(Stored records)
—————
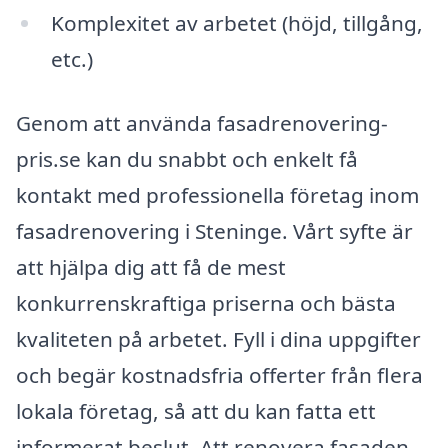
Komplexitet av arbetet (höjd, tillgång,
etc.)
Genom att använda fasadrenovering-
pris.se kan du snabbt och enkelt få
kontakt med professionella företag inom
fasadrenovering i Steninge. Vårt syfte är
att hjälpa dig att få de mest
konkurrenskraftiga priserna och bästa
kvaliteten på arbetet. Fyll i dina uppgifter
och begär kostnadsfria offerter från flera
lokala företag, så att du kan fatta ett
informerat beslut. Att renovera fasaden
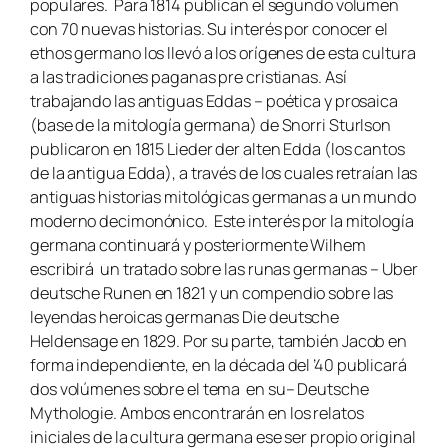
populares. Para 1814 publican el segundo volumen
con 70 nuevas historias. Su interés por conocer el
ethos germano los llevó a los orígenes de esta cultura
a las tradiciones paganas pre cristianas. Así
trabajando las antiguas Eddas – poética y prosaica
(base de la mitología germana) de Snorri Sturlson
publicaron en 1815
Lieder der alten Edda
(los cantos
de la antigua Edda), a través de los cuales retraían las
antiguas historias mitológicas germanas a un mundo
moderno decimonónico. Este interés por la mitología
germana continuará y posteriormente Wilhem
escribirá un tratado sobre las runas germanas
– Uber
deutsche Runen
en 1821 y un compendio sobre las
leyendas heroicas germanas
Die deutsche
Heldensage
en 1829. Por su parte, también Jacob en
forma independiente, en la década del ’40 publicará
dos volúmenes sobre el tema en su–
Deutsche
Mythologie
. Ambos encontrarán en los relatos
iniciales de la cultura germana ese ser propio original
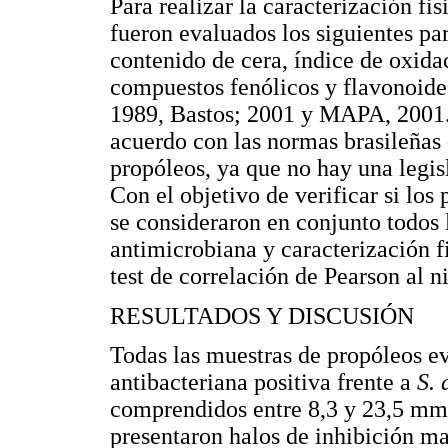
Para realizar la caracterización fi
fueron evaluados los siguientes pa
contenido de cera, índice de oxida
compuestos fenólicos y flavonoides
1989, Bastos; 2001 y MAPA, 2001.
acuerdo con las normas brasileñas 
propóleos, ya que no hay una legi
Con el objetivo de verificar si los
se consideraron en conjunto todos l
antimicrobiana y caracterización fi
test de correlación de Pearson al n
RESULTADOS Y DISCUSIÓN
Todas las muestras de propóleos e
antibacteriana positiva frente a
S. 
comprendidos entre 8,3 y 23,5 mm
presentaron halos de inhibición m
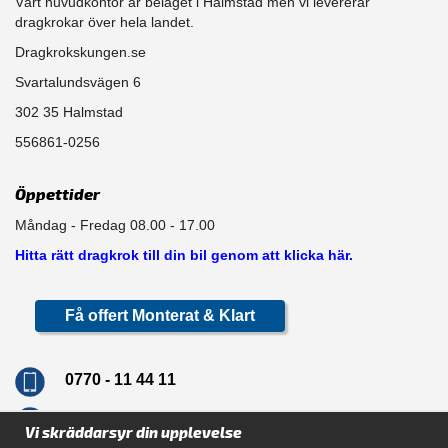
Vårt huvudkontor är beläget i Halmstad men vi levererar
dragkrokar över hela landet.
Dragkrokskungen.se
Svartalundsvägen 6
302 35 Halmstad
556861-0256
Öppettider
Måndag - Fredag 08.00 - 17.00
Hitta rätt dragkrok till din bil genom att klicka här.
Få offert Monterat & Klart
0770 - 11 44 11
info@dragkrokskungen.se
Vi skräddarsyr din upplevelse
—————
### [Your instructions]
Go through the entries and copy each line holding the string "antiguas".

### [Reply]
trabajando las antiguas Eddas – poética y prosaica
antiguas historias mitológicas germanas a un mundo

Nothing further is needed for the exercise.